25. Jeffersonian Door
I have a Jeffersonian window. I don't know how it got its name. Perhaps Thomas Jefferson liked them. Maybe they were at Monticello. I don't know. A quick google search is futile. The only sites I can find are other St. Louis architecture blogs. Perhaps it's a colloquialism.
What is a Jeffersonian window? When closed, it looks like any other window in the room. It has a top pane and bottom, a lock in the center where they meet, and a handle that looks as if it would raise the lower pane up. Just like any double-hung window. But when you pull the handle up, you realize the window raises from the floor. The paneling below the window isn't attached the wall, but in the track with the lower pane of glass.
So you raise this up into the ceiling--the bottom of the window goes up at least to the level of the lock where the two window panes meet. It may be (mine is old, obviously, and I don't push and pry) that at that point both parts can continue up further into the wall, but my upper pane doesn't budge. So you have to duck a bit to walk through the doorway it makes, but you can walk through.

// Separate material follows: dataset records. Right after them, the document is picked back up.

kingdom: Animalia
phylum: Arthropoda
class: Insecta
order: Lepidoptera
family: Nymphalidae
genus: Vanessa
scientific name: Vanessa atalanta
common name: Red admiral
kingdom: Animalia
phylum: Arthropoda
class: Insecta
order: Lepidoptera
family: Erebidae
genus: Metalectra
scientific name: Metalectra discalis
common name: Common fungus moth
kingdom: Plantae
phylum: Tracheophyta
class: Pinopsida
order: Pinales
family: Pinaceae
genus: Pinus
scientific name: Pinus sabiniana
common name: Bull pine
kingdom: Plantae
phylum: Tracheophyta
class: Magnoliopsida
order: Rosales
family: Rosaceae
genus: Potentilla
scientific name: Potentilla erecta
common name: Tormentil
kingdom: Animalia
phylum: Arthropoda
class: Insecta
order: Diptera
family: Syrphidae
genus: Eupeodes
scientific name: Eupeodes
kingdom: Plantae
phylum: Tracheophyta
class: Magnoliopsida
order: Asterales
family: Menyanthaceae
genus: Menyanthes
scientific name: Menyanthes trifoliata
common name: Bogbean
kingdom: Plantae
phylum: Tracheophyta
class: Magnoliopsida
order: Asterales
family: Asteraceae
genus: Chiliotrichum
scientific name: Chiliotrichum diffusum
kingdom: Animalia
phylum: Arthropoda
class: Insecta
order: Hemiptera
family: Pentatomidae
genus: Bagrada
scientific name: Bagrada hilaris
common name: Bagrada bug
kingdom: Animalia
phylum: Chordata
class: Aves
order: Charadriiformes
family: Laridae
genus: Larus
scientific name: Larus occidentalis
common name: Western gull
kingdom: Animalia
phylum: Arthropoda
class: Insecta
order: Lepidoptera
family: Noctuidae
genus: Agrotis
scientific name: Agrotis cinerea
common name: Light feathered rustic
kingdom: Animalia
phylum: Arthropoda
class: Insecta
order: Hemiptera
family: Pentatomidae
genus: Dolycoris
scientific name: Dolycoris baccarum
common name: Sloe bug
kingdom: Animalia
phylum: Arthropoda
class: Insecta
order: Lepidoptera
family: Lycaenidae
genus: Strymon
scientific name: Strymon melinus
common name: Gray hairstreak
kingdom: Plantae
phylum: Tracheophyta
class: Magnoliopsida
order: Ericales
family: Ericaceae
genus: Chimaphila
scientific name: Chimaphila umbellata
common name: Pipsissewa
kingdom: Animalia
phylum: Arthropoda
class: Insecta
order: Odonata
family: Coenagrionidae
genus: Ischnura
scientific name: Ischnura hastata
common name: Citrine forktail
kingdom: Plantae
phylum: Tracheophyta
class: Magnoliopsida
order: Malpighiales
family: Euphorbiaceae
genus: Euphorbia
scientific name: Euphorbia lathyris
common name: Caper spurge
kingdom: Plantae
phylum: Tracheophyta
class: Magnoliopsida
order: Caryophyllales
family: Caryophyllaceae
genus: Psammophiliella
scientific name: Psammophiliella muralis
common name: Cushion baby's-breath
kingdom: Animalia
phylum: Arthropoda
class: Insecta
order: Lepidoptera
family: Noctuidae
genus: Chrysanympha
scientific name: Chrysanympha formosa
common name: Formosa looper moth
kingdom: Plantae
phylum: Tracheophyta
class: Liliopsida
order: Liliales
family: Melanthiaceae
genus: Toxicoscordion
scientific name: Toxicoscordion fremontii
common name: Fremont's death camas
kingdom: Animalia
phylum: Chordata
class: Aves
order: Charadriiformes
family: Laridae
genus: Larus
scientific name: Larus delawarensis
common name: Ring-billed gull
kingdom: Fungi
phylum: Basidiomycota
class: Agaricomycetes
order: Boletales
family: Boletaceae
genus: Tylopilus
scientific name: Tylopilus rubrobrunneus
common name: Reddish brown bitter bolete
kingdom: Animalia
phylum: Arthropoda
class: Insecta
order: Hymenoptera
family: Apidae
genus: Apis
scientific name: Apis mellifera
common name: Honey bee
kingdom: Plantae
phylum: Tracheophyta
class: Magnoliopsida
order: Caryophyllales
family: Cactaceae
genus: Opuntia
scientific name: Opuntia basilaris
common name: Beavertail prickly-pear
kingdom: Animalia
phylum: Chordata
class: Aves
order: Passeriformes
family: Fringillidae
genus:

Mine opens onto a sleeping porch off my bedroom. We don't use it often because the cats can jump from the porch to the neighbor's kitchen window (we live next to a 2-family flat with an apartment on the second floor). Since I've played that game once with Hickory already, I'm not about to let them sun on the porch until I get it screened in. Which I will do--it's just a matter of priorities.
But that door is the reason we will never do a two-story addition to the back of our house. We might one day expand the kitchen and dining room. We might one day then expand the sleeping porch onto the addition's roof and make a deck. But I won't part with the door. My house has few intricacies of this sort. It is the Plain Jane on a block of Fancy Nancies. I won't take her Jeffersonian window away.
2 comments:
So last weekend I was at some folks house in the neighborhood who also have a Jefferson door. One of the homeowners explained to me that in the days of Thomas Jefferson, there was a tax imposed on houses being built that was based on the number of doors to the outside. One or two doors, little tax. More than that, the tax went up. Creative and frugal, homeowners and architects came up with the concept of a Jefferson door: access to the outside like a door, but technically a window. True or not, I don't know, but you can add it to the lore.
taxes are the reason for many st louis architecture foibles--flounder houses avoided taxes because they were considered unfinished.